Stored data:
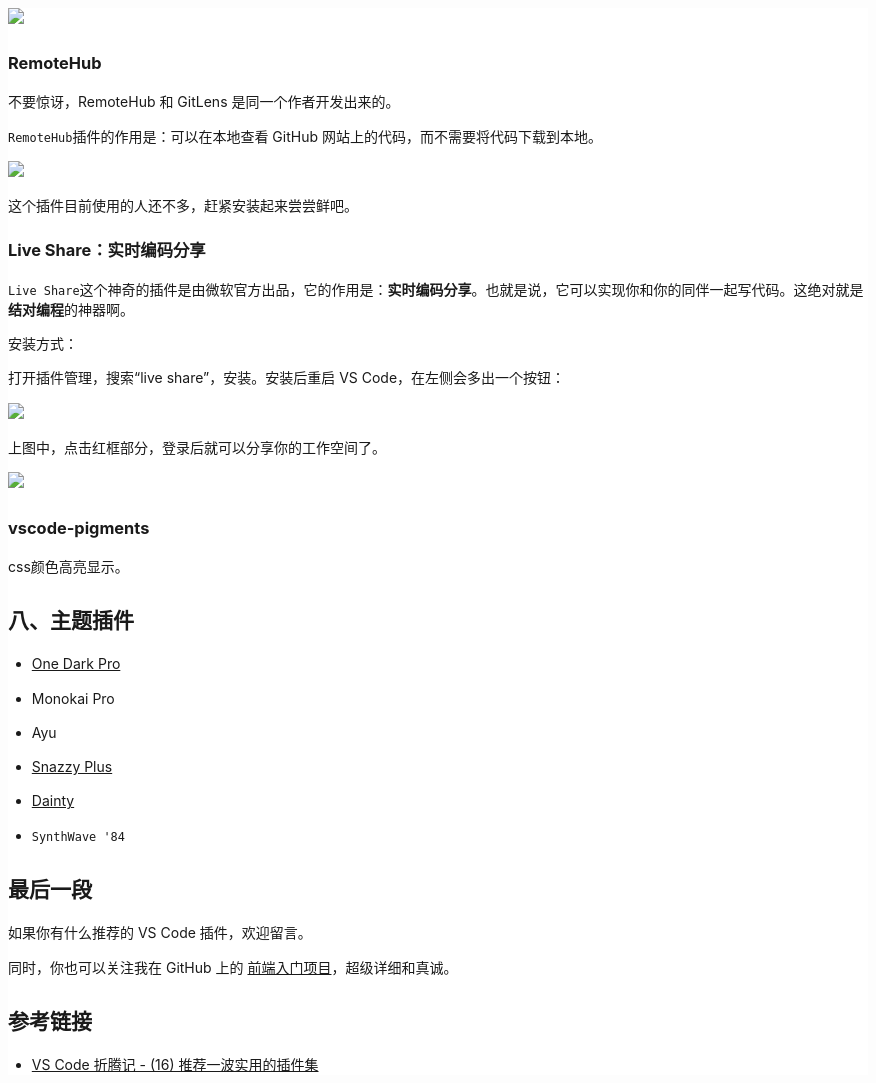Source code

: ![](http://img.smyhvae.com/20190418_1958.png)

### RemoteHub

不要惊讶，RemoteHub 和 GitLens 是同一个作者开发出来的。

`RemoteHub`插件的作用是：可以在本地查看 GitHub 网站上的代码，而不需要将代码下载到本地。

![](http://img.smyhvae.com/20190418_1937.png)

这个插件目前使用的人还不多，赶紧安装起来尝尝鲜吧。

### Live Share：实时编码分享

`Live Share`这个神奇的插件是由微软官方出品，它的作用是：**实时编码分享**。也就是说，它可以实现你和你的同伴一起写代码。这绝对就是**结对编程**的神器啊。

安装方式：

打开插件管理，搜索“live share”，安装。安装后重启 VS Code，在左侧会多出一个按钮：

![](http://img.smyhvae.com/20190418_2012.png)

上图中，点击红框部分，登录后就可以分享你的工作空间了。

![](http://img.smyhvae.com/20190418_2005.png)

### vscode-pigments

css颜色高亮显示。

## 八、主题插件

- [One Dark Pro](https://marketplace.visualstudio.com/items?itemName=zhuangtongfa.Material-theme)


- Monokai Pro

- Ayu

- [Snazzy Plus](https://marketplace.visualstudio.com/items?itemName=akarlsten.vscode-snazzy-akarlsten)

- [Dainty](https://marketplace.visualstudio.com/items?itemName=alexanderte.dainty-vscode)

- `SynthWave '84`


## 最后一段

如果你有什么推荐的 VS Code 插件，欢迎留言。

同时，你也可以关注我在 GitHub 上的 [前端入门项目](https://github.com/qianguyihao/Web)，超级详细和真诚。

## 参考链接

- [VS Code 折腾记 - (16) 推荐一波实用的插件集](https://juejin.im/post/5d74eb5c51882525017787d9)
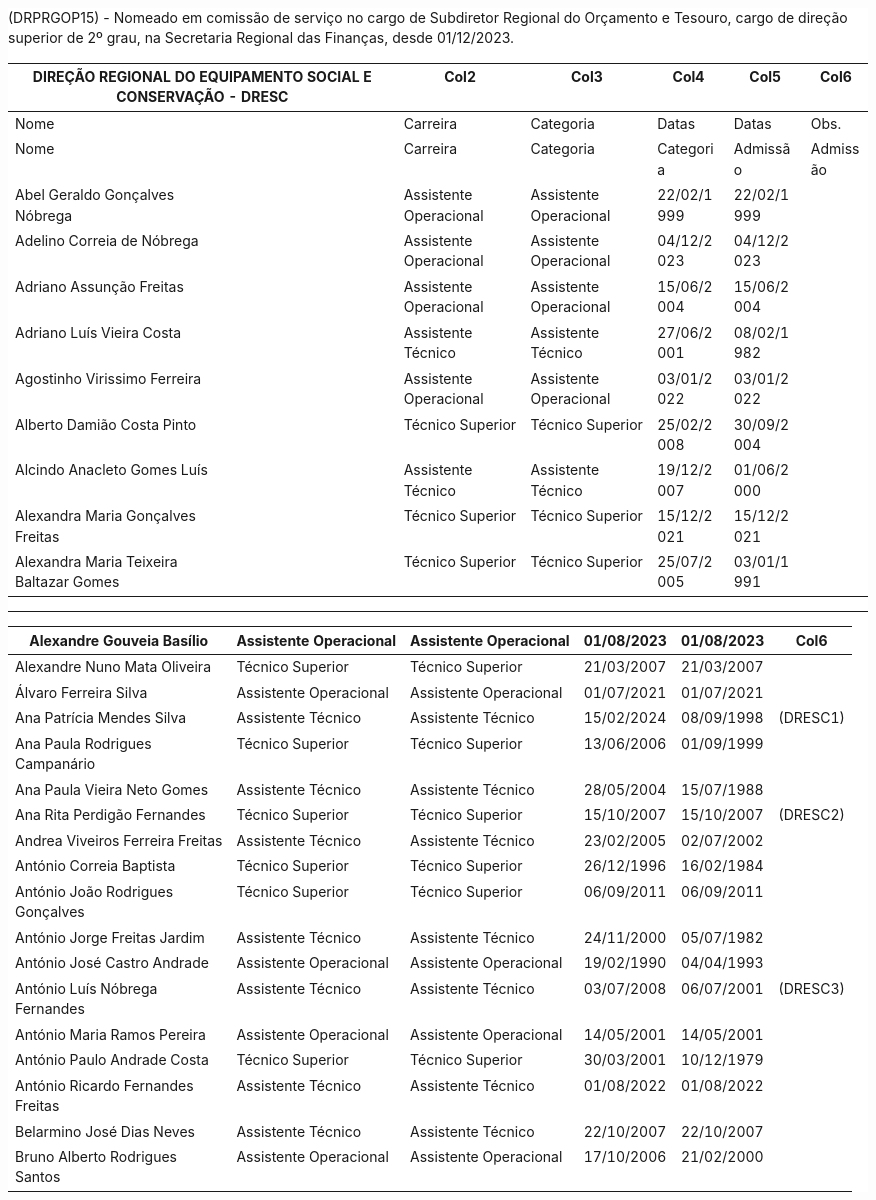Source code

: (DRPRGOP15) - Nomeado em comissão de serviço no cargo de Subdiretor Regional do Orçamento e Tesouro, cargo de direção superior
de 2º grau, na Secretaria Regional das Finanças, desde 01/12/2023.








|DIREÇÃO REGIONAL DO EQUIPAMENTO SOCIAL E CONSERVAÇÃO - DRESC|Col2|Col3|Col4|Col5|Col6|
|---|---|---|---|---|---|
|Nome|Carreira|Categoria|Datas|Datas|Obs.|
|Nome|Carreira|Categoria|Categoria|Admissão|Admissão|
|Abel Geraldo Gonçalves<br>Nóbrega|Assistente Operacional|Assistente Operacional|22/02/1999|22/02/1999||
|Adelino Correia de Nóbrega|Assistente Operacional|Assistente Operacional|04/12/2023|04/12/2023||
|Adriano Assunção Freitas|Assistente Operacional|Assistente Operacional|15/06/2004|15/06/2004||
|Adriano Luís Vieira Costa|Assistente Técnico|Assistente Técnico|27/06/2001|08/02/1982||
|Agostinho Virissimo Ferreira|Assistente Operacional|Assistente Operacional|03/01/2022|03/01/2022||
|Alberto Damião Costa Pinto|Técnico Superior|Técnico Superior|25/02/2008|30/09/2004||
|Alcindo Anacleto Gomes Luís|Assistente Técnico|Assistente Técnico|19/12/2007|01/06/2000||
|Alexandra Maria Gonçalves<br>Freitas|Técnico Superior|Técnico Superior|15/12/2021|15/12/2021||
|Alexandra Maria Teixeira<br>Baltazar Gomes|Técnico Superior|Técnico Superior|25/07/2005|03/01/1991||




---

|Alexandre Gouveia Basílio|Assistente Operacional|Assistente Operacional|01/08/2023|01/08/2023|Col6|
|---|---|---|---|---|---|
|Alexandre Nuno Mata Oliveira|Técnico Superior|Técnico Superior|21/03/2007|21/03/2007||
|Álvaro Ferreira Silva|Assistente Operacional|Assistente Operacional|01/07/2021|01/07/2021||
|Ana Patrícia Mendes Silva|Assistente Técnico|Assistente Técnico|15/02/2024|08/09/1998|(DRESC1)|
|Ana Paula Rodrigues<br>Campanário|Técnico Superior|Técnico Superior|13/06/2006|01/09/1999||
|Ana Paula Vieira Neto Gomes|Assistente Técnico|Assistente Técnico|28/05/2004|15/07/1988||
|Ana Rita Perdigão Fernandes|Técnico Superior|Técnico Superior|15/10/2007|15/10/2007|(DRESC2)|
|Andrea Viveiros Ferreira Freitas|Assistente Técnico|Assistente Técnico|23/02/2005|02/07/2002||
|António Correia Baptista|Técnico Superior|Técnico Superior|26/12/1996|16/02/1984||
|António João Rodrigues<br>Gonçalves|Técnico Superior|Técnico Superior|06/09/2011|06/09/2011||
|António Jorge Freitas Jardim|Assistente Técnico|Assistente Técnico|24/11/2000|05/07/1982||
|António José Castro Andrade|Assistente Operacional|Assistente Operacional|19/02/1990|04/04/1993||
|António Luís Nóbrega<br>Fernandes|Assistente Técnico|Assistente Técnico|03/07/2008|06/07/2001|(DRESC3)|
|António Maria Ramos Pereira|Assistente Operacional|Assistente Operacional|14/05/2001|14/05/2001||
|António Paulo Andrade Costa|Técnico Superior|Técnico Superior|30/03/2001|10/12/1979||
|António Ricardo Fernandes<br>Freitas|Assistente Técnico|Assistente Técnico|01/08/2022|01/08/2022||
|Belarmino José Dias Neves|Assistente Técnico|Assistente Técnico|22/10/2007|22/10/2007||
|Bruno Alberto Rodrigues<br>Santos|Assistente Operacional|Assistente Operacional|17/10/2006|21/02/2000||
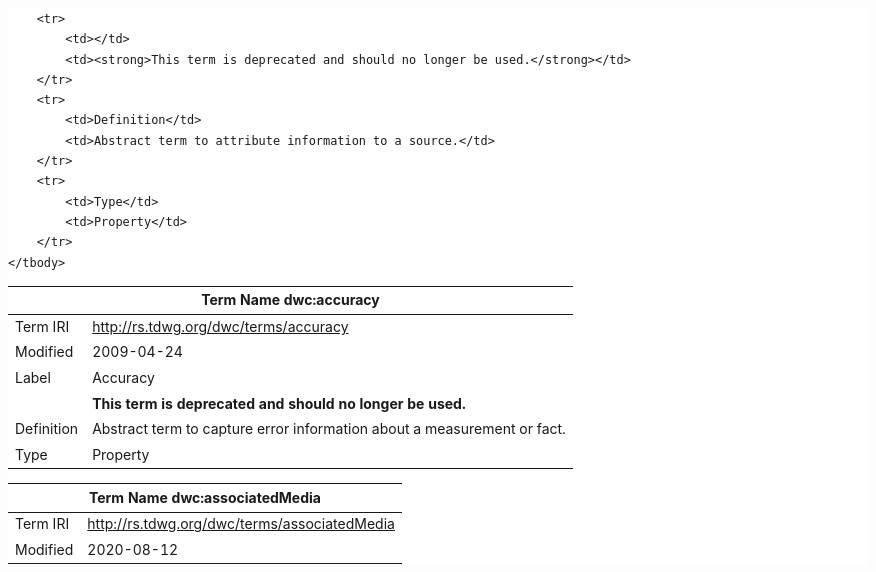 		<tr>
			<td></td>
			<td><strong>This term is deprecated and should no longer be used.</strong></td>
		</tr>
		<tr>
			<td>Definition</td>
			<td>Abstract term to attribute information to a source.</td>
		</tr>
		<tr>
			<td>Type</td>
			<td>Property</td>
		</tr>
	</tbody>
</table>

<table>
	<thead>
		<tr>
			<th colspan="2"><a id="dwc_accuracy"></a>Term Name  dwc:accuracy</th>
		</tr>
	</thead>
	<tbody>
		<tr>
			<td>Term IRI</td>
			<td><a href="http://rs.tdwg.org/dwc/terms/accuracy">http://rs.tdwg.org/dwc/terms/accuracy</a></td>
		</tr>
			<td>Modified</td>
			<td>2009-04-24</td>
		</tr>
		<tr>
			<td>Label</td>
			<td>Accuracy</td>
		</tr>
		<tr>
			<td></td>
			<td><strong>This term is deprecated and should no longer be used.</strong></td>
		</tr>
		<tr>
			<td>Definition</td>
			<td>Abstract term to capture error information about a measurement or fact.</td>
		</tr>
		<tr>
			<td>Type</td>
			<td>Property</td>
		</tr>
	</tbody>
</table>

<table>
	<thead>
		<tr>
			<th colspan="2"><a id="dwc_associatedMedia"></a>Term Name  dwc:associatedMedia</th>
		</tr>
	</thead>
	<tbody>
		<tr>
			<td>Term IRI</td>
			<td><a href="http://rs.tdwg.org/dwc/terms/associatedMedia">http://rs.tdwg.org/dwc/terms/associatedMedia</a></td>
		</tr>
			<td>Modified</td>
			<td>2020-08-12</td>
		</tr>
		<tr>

◆ Task instructions
Please state how many lines in the entries include the string "https", giving no more than the number.

◆ Response box
5